Ingrid s’amuse à me raconter l’attitude gloutonne de Sonia
durant ses repas. Son bel appétit est revenu.
Quatrième
séance. Il pleut en cette veille du 15 août. Sonia est moite, elle a vomi
son premier biberon de la journée et refuse de s’alimenter hormis de l’eau sucrée.
Ingrid maîtrise mal la situation. Elle est inquiète et appellera le pédiatre
dès son retour chez elle.
Sonia
s’est endormie. Je ne lui parle pas car Ingrid insiste sur le sommeil léger du
bébé. Le père de Sonia est arrivé la veille. Il est « satisfait » de
sa fille. Ingrid le sait sincère. Mais Sonia a repris ses hurlements comme si tous les premiers résultats obtenus
n’avaient été qu’un mirage. La mère a passé une nuit blanche, le père ne s’est
pratiquement pas réveillé, « à cause de fatigue du voyage »
précise Ingrid.
Ingrid
arpente le bureau de long en large en berçant Sonia qui se calme. J’en
profite :
-
« Je pensais que tu accueillerais ton papa en souriant
mais tu en as décidé autrement. Tu lui exprimes ainsi ton mécontentement et la
peine qu’il t’a faite en n’assistant pas à ta naissance. Tu le punis, c’est ton
droit mais tu te fatigues peut-être pour rien car je pense que ton papa doit au
fond de son cœur regretter d’avoir manquer son premier rendez-vous »...
Les
yeux papillotent et se ferment. La fréquence des séances s’était espacée à une
fois par semaine. Cadence maintenue car tout laissait penser que Sonia
réagissait agressivement à son père pour lui faire part de son désarroi et que
cela était momentané.
Sonia
arrive enrhumée à sa sixième séance. La mère m’indique que le comportement est
redevenu « normal ». Les parents ont décidé de se marier à cause du
bébé. Je fais remarquer à Ingrid que l’expression est mal choisie. Elle se
reprend aussitôt :
-
« Cette séparation d’avec le père a en fait été
salutaire et nous avons passé la nuit à faire le point. Ce n’est plus Sonia qui
perturbe mon sommeil, ce sont nos discussions », dit-elle en riant.

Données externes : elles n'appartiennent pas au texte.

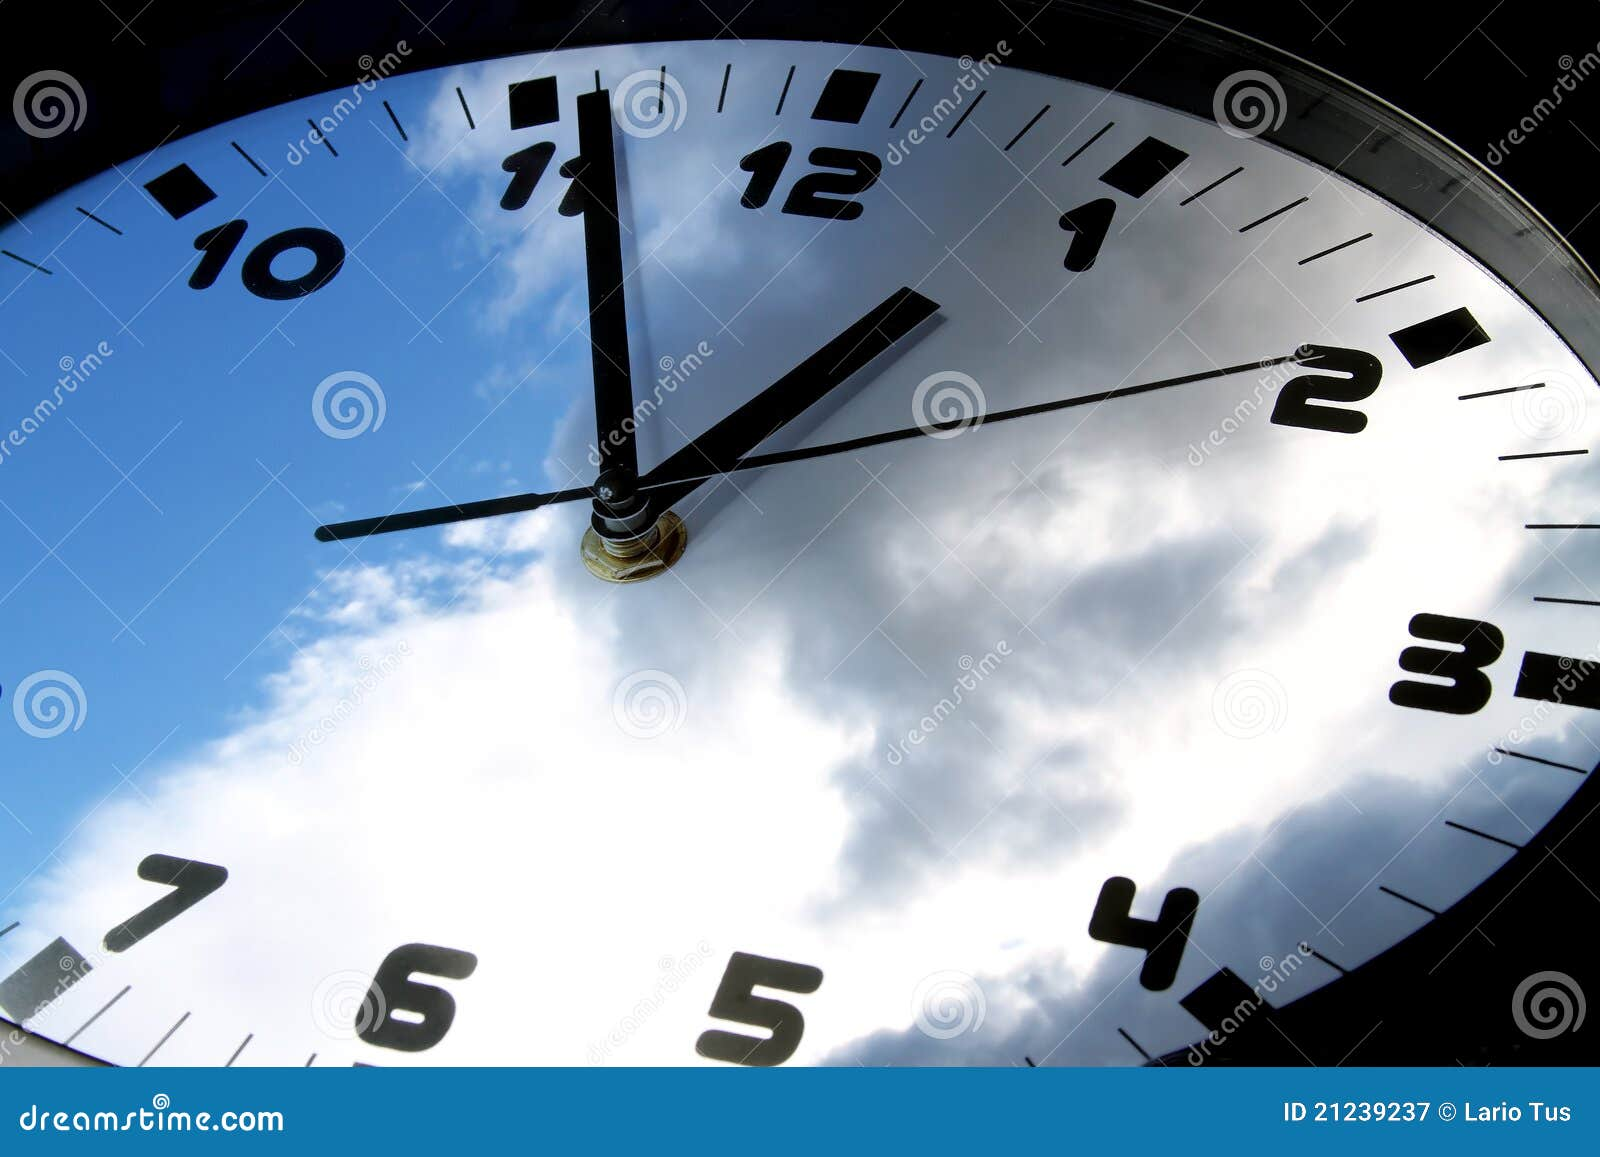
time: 12:56
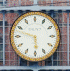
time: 5:47
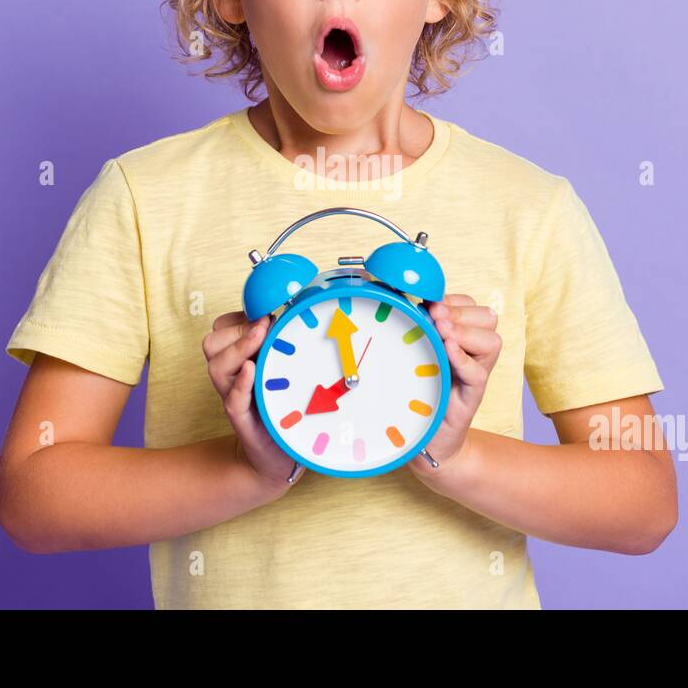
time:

« Nous avons tant à nous dire »...
Sonia est gênée par son encombrement
respiratoire. Je m’adresse à elle :
-
« Ce rhume traduit peut-être le
reste du gros chagrin que tu as eu pendant plusieurs jours. Tu as dû avoir peur
de ne jamais connaître ton papa. Il est là maintenant et tes parents, réunis à
nouveau, vont se marier. Tout va bien aller »...
Sonia
prend son pouce. Je pense qu’elle me transmet ainsi son désir de se débrouiller
toute seule désormais. Je lui caresse la main restée libre et décide avec sa
mère d’arrêter là les séances, sauf nécessité.
Ingrid
semble avoir acquis la certitude que Sonia ayant trouvé son père le problème
n’est plus. Le mariage est prévu pour la mi-octobre.
Ingrid
m’envoie une carte de vœux début janvier et en profite pour me donner des
nouvelles de Sonia dont la sagesse fait l’admiration de son entourage. Elle a
deux dents, prend quatre repas par jour dans les rires et la joie.
Ingrid
a pu reprendre son travail à la crèche et sa fille s’est bien adaptée. Le père
a trouvé une place de chauffeur-livreur et ce couple envisage de faire
construire une maison.
L’ancrage
est ainsi symbolisé…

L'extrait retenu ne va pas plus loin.